Sensitive personal informationSensitive data categories may affect consent, necessity, and protection analysis under PIPL.PIPL.Whether the data is sensitive personal information and what additional obligations apply.
Important dataImportant data may raise data security and assessment questions separate from ordinary personal information analysis.DSL; CAC rules where applicable.Whether the data is identified as important data under current official rules.
Network dataNetwork data processing can connect cybersecurity, data security, and personal information rules.Network Data Security Regulation; CSL; DSL; PIPL.Entity role, processing activity, system context, sectoral rules, and local rules.
2024 Data Flow ProvisionsLater CAC provisions may affect the reading of earlier cross-border data transfer mechanisms.CAC Order No. 16.Whether a scenario is covered and how it interacts with earlier rules.

Practical Reading Order

  1. Identify the data category and whether the data includes personal information, sensitive personal information, important data, or network data.
  2. For personal information, start with PIPL Articles 38, 39, and 40.
  3. Review the Security Assessment Measures, Standard Contract Measures, and filing guidance where those routes may be relevant.
  4. Read the 2024 Data Flow Provisions together with earlier rules rather than in isolation.
  5. If network data processing governance is involved, review the Network Data Security Regulation and related core laws.
  6. Separate editorial explanation from official source text.
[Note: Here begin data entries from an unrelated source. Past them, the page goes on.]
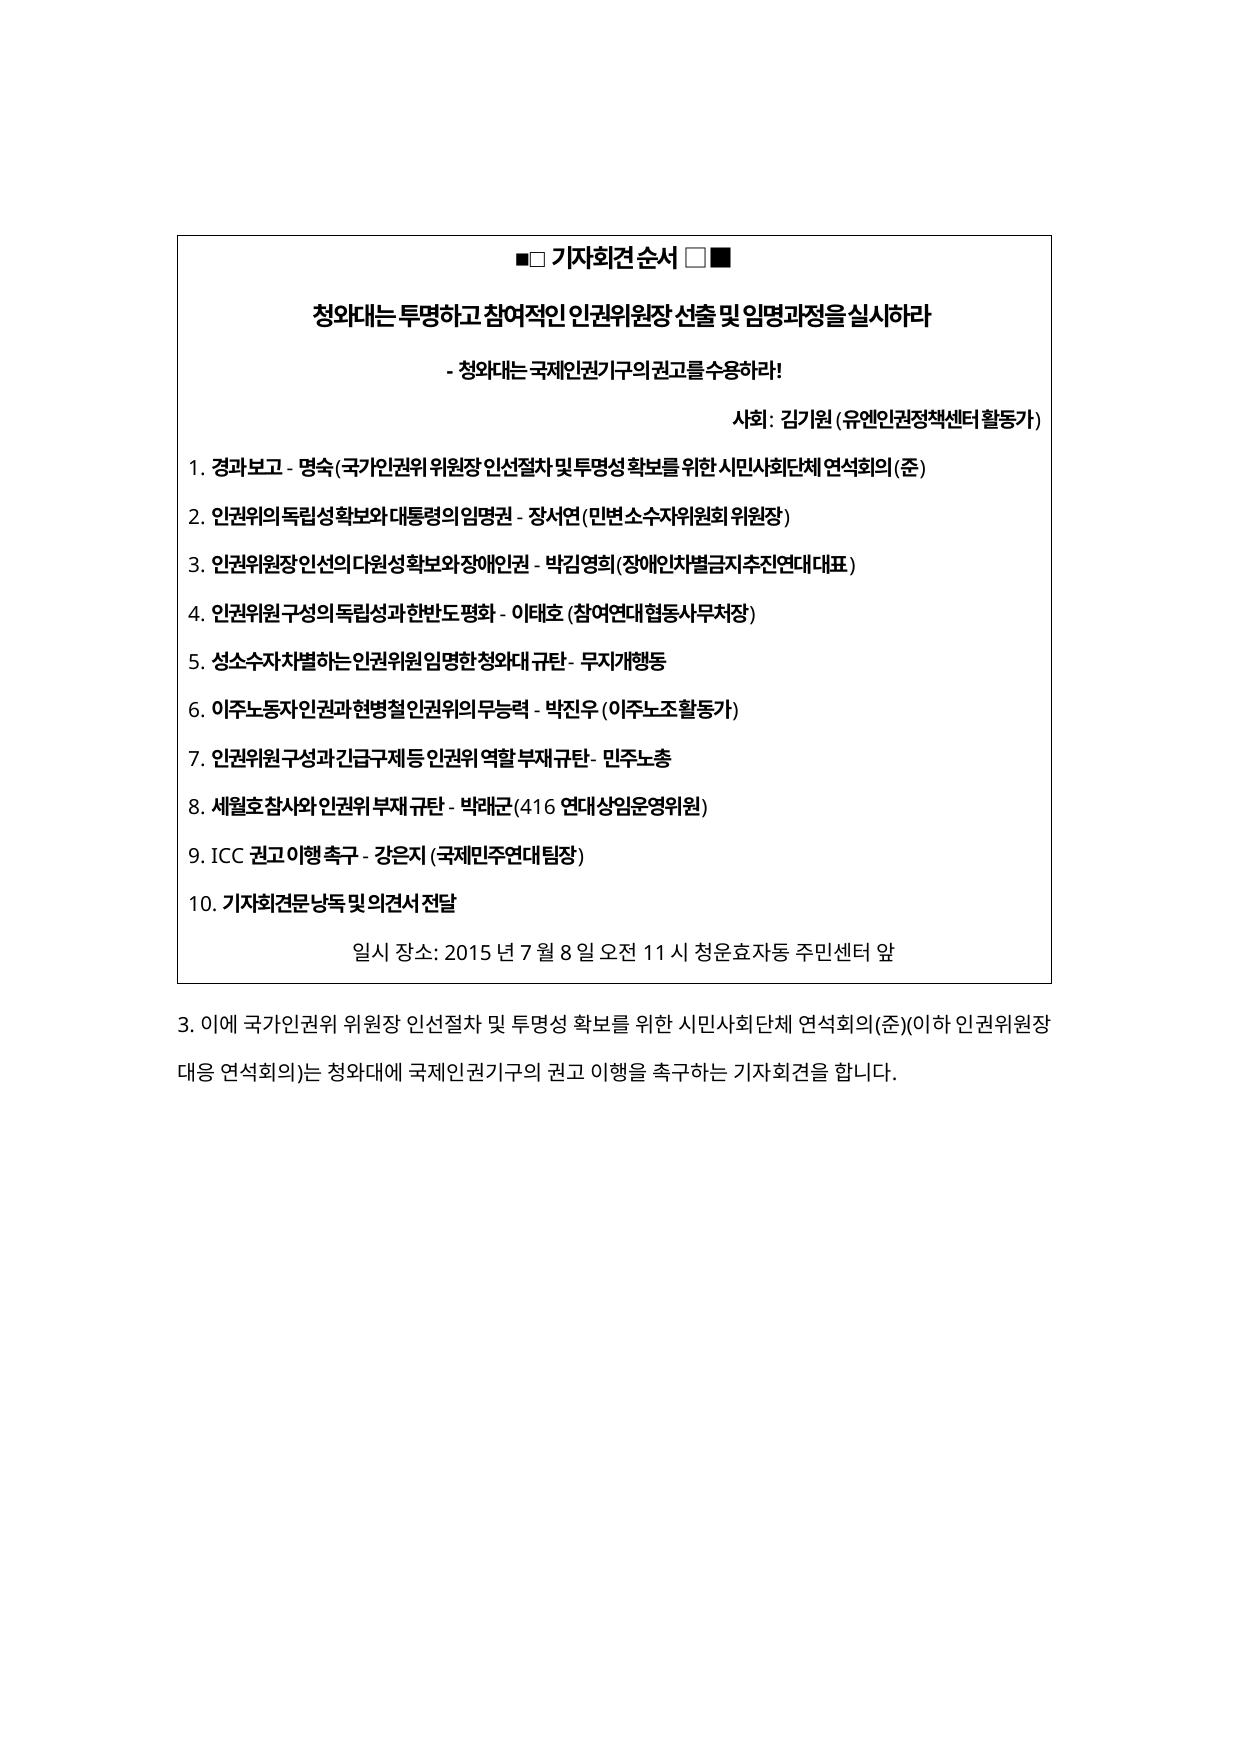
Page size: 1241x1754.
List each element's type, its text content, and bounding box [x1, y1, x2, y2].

text 3. 이에 국가인권위 위원장 인선절차 및 투명성 확보를 위한 시민사회단체 연석회의(준)(이하 인권위원장 대응 연석회의)는 청와대에 국제인권기구의 권고 이행을 촉구하는 기자회견을 합니다. [177, 207, 1063, 1087]
table_header ■□ 기자회견 순서 □■ 청와대는 투명하고 참여적인 인권위원장 선출 및 임명과정을 실시하라 - 청와대는 국제인권기구의 권고를 수용하라! 사회: 김기원 (유엔인권정책센터 활동가) 1. 경과 보고 - 명숙(국가인권위 위원장 인선절차 및 투명성 확보를 위한 시민사회단체 연석회의(준) 2. 인권위의 독립성 확보와 대통령의 임명권 - 장서연(민변 소수자위원회 위원장) 3. 인권위원장 인선의 다원성 확보와 장애인권 - 박김영희(장애인차별금지추진연대 대표) 4. 인권위원 구성의 독립성과 한반도 평화 - 이태호 (참여연대 협동사무처장) 5. 성소수자 차별하는 인권위원 임명한 청와대 규탄- 무지개행동 6. 이주노동자 인권과 현병철 인권위의 무능력 - 박진우 (이주노조 활동가) 7. 인권위원 구성과 긴급구제 등 인권위 역할 부재 규탄- 민주노총 8. 세월호 참사와 인권위 부재 규탄 - 박래군(416연대 상임운영위원) 9. ICC 권고 이행 촉구 - 강은지 (국제민주연대 팀장) 10. 기자회견문 낭독 및 의견서 전달 일시 장소: 2015년 7월 8일 오전 11시 청운효자동 주민센터 앞 [178, 236, 1051, 983]
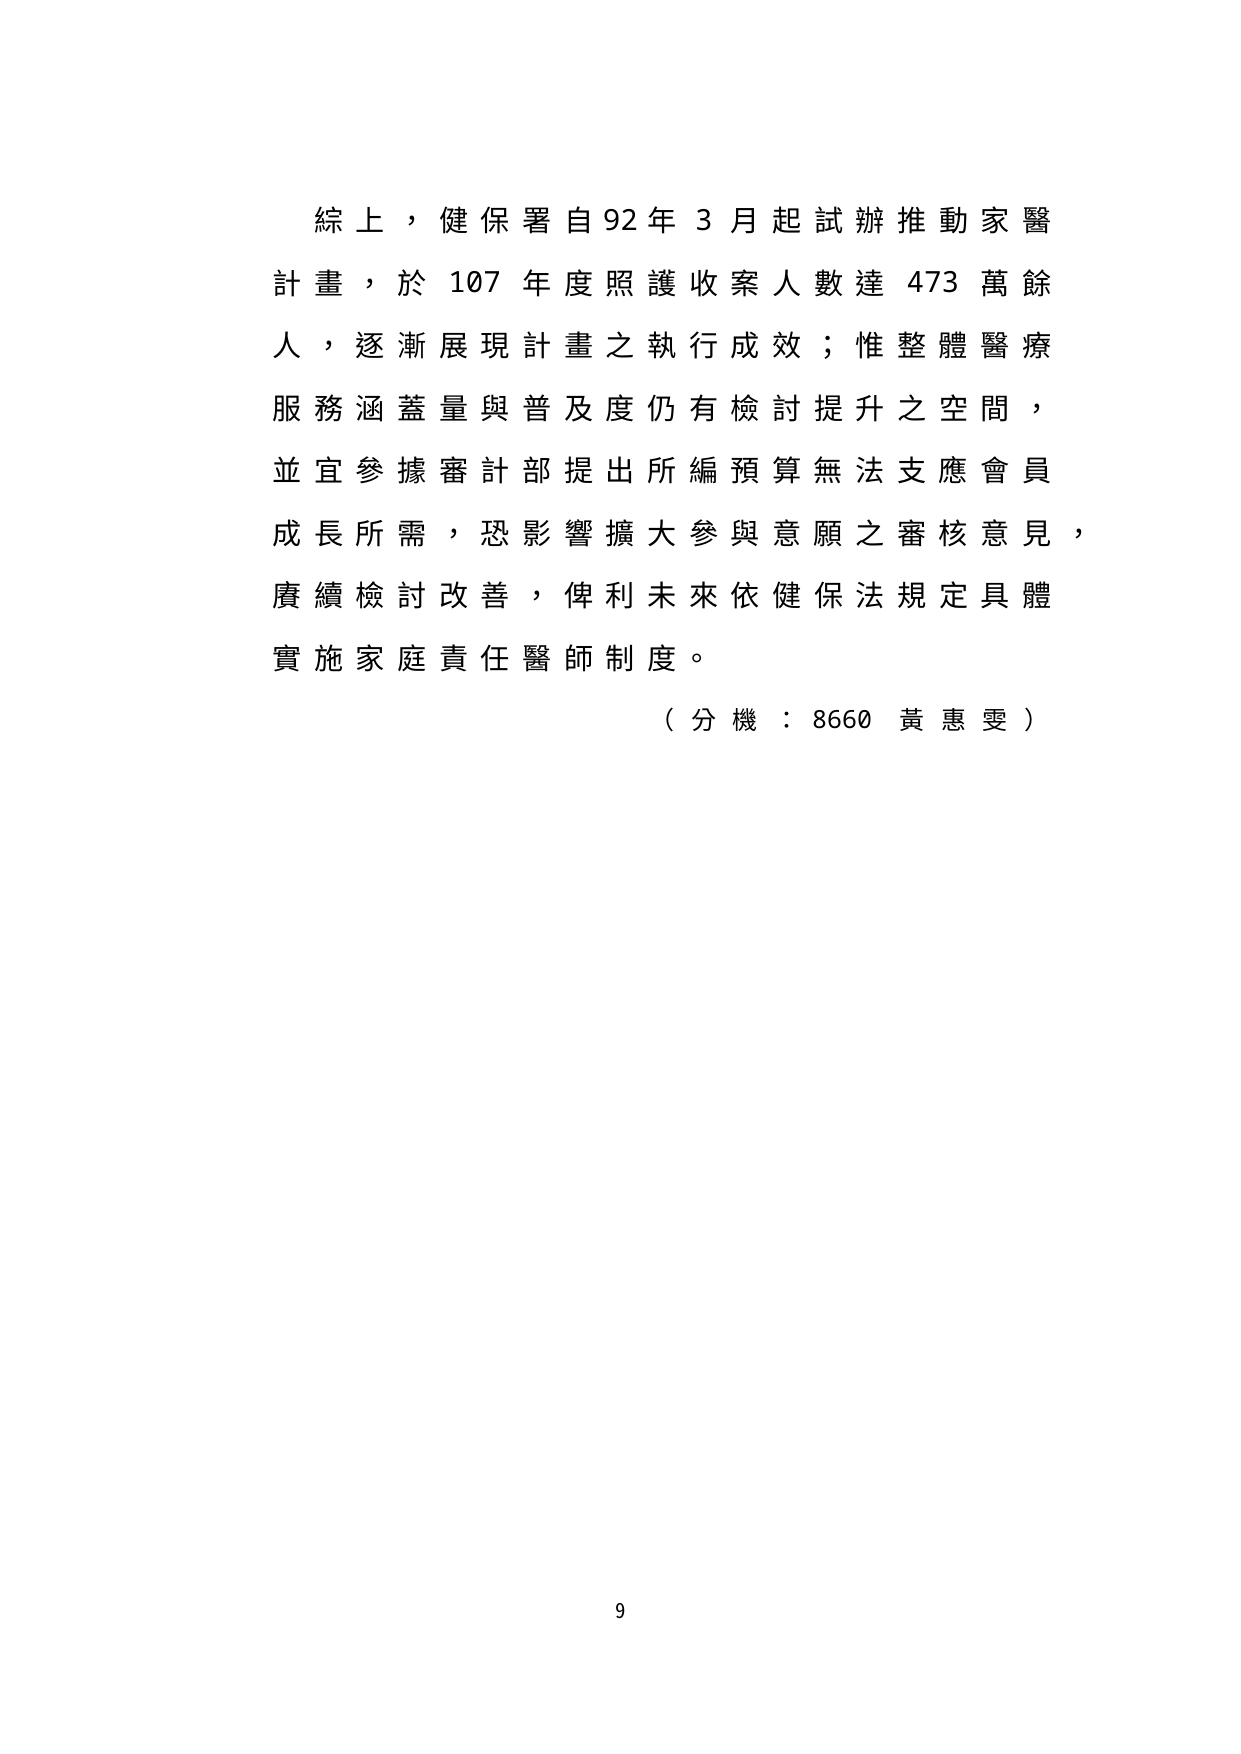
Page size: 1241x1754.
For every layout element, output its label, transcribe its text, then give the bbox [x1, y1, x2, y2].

text （分機：8660 黃惠雯） [242, 677, 1058, 740]
text 綜上，健保署自92年3月起試辦推動家醫計畫，於107年度照護收案人數達473萬餘人，逐漸展現計畫之執行成效；惟整體醫療服務涵蓋量與普及度仍有檢討提升之空間，並宜參據審計部提出所編預算無法支應會員成長所需，恐影響擴大參與意願之審核意見，賡續檢討改善，俾利未來依健保法規定具體實施家庭責任醫師制度。 [242, 177, 1058, 677]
For any real activity, compare facts against the official Chinese text.

Common Misunderstandings

  • Cross-border data transfer is not always the same as personal information cross-border provision. Data category matters.
  • Security assessment is not automatically required for every transfer; the official text and the facts must be reviewed.
  • The China standard contract route is not the same as the EU SCC framework.
  • Certification is recognized in PIPL Article 38, but this page does not verify current certification scope or process.
  • The 2024 Data Flow Provisions should not be treated as a blanket answer for all scenarios.

Source and Review Note

This page is an independent editorial reference based on official Chinese source documents listed above. It is for general informational purposes only, does not constitute legal advice, and does not determine a route for any company. The official Chinese text published by the competent authority prevails.